The lines below that include the word "down" are to be reported.

» Information provided

· · ·

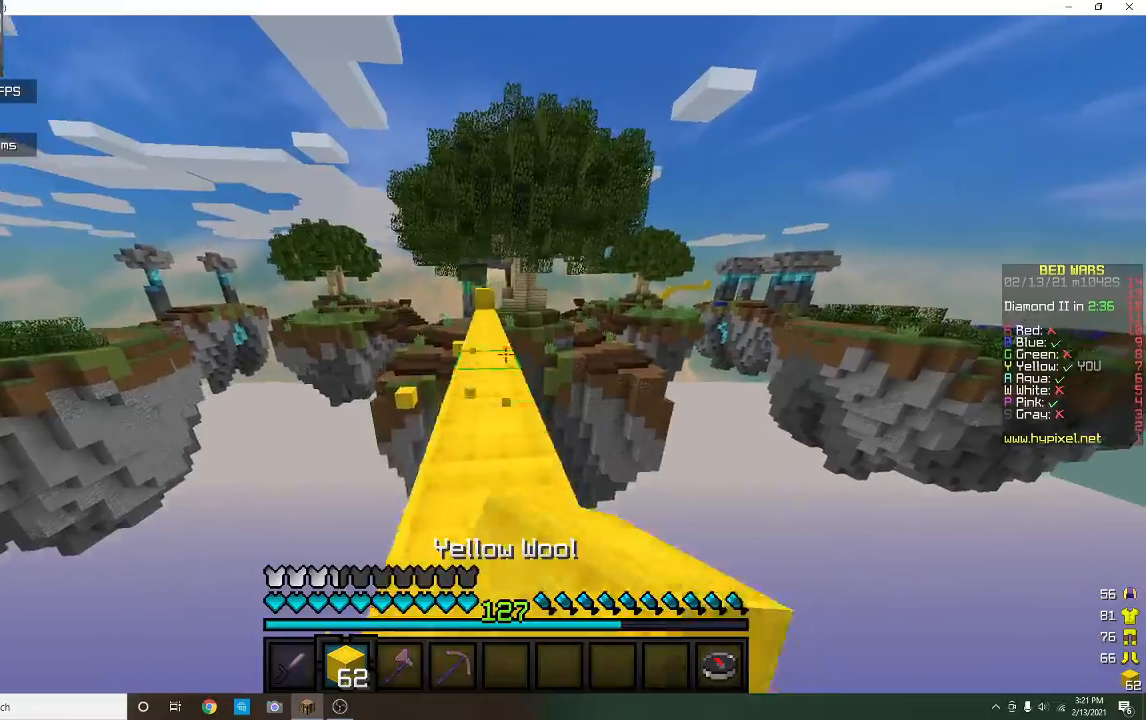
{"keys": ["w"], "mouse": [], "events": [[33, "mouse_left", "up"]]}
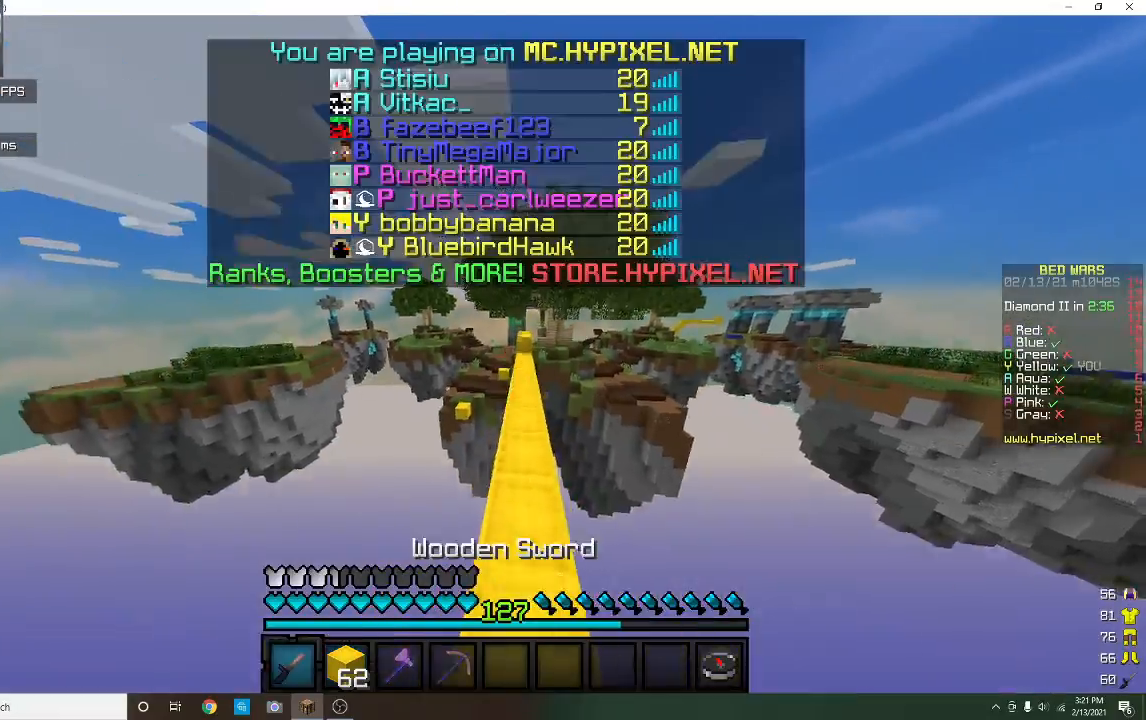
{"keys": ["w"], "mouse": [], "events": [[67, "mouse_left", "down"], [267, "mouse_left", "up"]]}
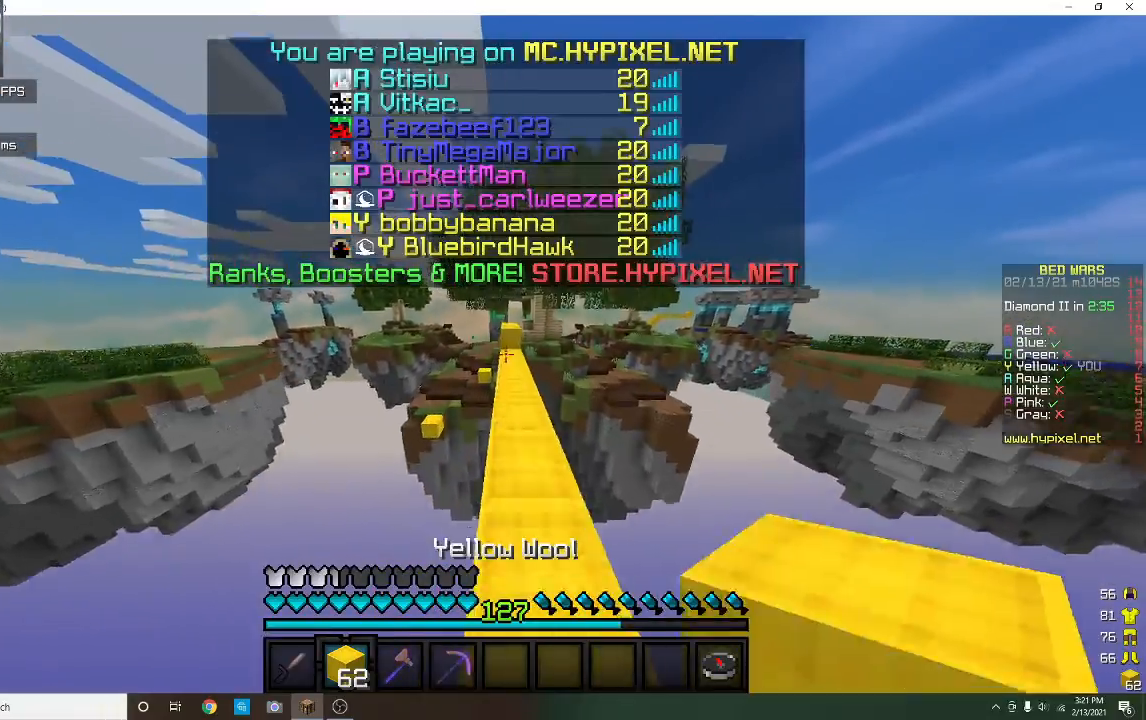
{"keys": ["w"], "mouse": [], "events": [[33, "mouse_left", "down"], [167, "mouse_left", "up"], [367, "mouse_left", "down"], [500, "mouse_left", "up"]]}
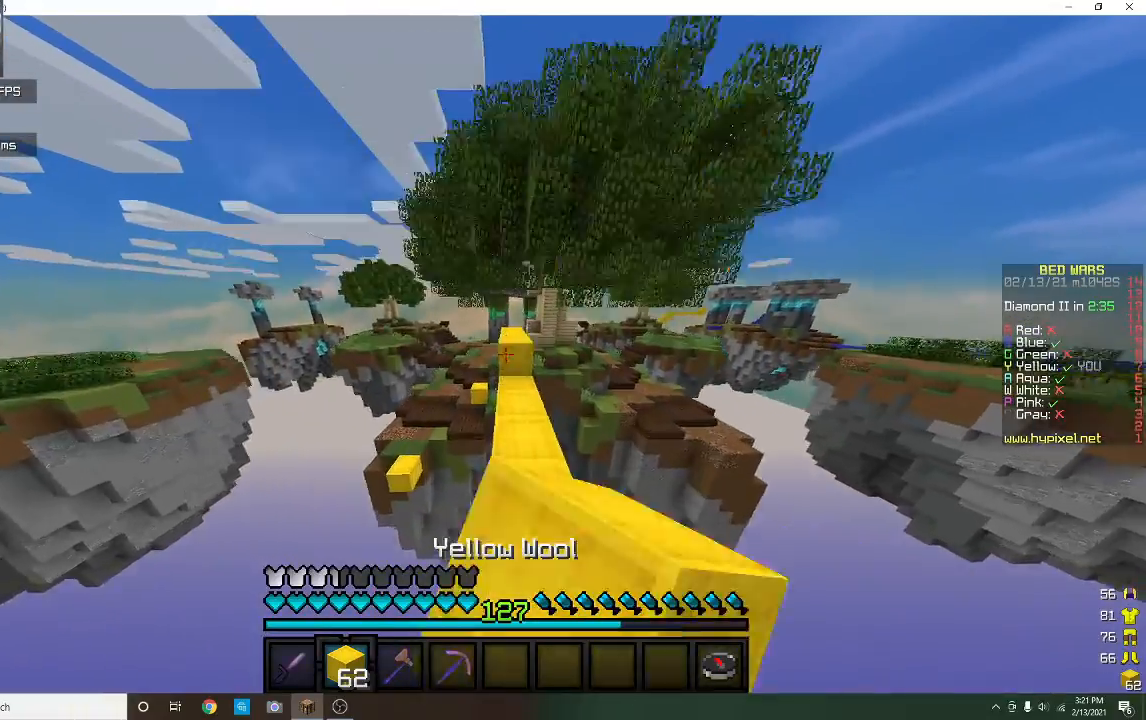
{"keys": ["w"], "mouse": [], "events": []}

· · ·

» Solution to this exercise
{"keys": ["w"], "mouse": [], "events": [[67, "mouse_left", "down"], [267, "mouse_left", "up"]]}
{"keys": ["w"], "mouse": [], "events": [[33, "mouse_left", "down"], [167, "mouse_left", "up"], [367, "mouse_left", "down"], [500, "mouse_left", "up"]]}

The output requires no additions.